*Problem*: Each line from the one containing "福州市长乐区航城街道五竹村日新路36号，占地40亩，拥有员" through the end of the data must be retyped exactly, and no other line.

+++ Records supplied

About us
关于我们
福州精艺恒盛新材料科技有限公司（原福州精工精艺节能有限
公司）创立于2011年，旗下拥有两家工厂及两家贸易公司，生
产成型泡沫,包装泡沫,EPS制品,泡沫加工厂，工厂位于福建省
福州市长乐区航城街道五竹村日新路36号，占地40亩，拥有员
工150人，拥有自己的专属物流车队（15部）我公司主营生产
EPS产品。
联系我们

++++++

*Result of this exercise*:
福州市长乐区航城街道五竹村日新路36号，占地40亩，拥有员
工150人，拥有自己的专属物流车队（15部）我公司主营生产
EPS产品。
联系我们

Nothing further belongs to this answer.